*** STORED DATA ***

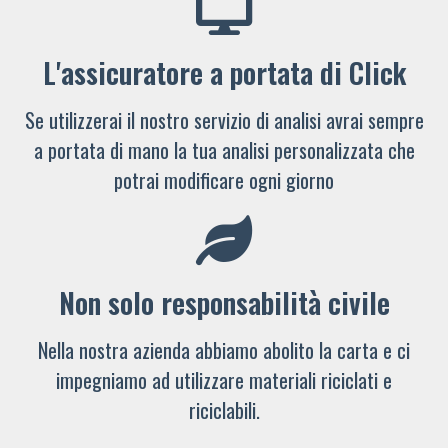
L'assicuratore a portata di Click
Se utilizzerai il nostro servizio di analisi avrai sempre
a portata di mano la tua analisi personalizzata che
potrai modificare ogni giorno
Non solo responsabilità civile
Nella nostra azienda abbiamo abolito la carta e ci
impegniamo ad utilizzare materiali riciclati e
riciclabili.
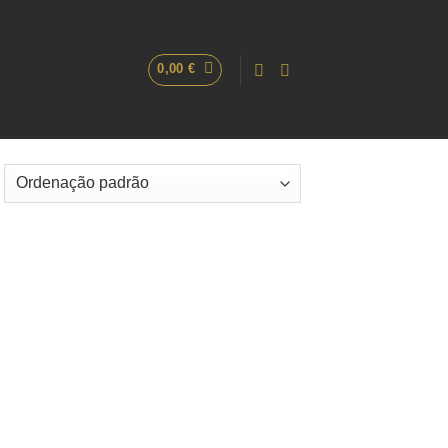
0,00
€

*** End of STORED DATA ***
*** STORED DATA ***

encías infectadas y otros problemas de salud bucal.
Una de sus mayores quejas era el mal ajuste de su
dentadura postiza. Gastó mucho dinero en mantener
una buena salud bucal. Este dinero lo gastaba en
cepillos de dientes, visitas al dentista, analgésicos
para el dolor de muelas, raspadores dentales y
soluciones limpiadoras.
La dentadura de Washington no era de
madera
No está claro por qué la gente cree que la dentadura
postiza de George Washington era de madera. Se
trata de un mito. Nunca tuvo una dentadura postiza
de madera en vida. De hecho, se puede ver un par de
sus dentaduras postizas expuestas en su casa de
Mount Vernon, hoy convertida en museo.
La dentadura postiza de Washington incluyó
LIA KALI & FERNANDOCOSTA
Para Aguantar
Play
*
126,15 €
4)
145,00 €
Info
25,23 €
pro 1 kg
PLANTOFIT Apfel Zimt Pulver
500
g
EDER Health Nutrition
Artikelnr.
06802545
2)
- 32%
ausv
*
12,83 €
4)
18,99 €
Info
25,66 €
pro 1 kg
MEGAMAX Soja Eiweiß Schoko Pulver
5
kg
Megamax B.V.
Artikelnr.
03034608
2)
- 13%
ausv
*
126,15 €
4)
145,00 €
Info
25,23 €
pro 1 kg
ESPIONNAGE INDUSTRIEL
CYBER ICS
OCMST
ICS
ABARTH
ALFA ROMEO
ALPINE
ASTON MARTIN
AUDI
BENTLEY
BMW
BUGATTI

*** End of STORED DATA ***
*** STORED DATA ***

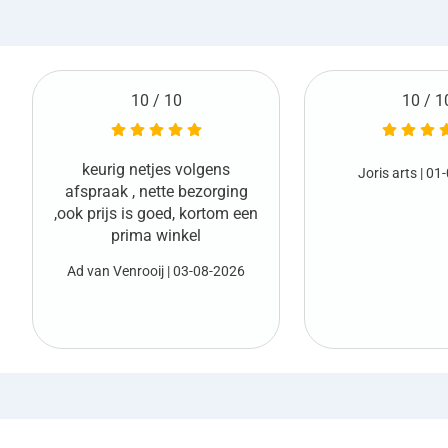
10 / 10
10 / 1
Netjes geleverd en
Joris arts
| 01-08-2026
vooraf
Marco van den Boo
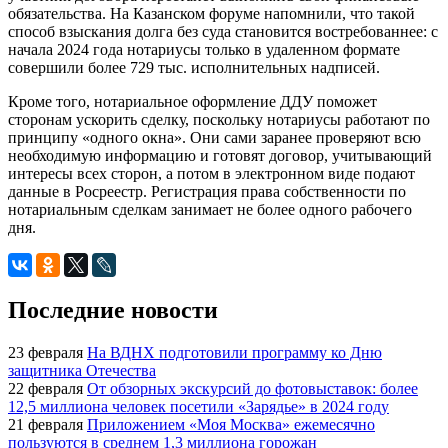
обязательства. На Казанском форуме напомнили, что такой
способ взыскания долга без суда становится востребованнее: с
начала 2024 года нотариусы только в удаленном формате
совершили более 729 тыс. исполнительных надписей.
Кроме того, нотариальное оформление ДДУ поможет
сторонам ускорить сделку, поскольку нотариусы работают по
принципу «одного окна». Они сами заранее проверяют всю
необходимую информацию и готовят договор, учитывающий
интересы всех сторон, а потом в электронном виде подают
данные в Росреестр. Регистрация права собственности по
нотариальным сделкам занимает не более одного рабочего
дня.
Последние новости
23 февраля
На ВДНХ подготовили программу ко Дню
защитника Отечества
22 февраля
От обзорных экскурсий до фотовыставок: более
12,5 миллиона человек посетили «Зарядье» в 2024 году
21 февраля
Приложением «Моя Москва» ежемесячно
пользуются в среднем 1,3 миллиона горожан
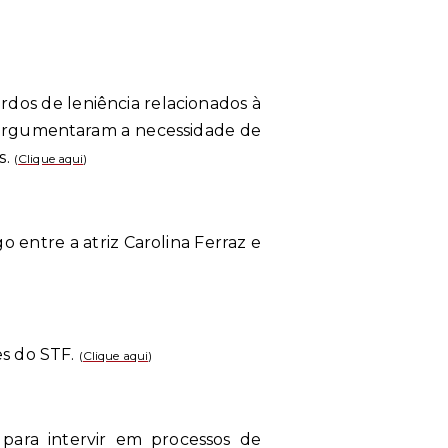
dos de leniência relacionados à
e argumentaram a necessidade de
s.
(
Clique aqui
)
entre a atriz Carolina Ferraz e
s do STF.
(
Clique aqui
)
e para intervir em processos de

*** End of STORED DATA ***

Take each line of the material above that holds the string "одного" and copy it.

- _YOUR SOLUTION_
принципу «одного окна». Они сами заранее проверяют всю
нотариальным сделкам занимает не более одного рабочего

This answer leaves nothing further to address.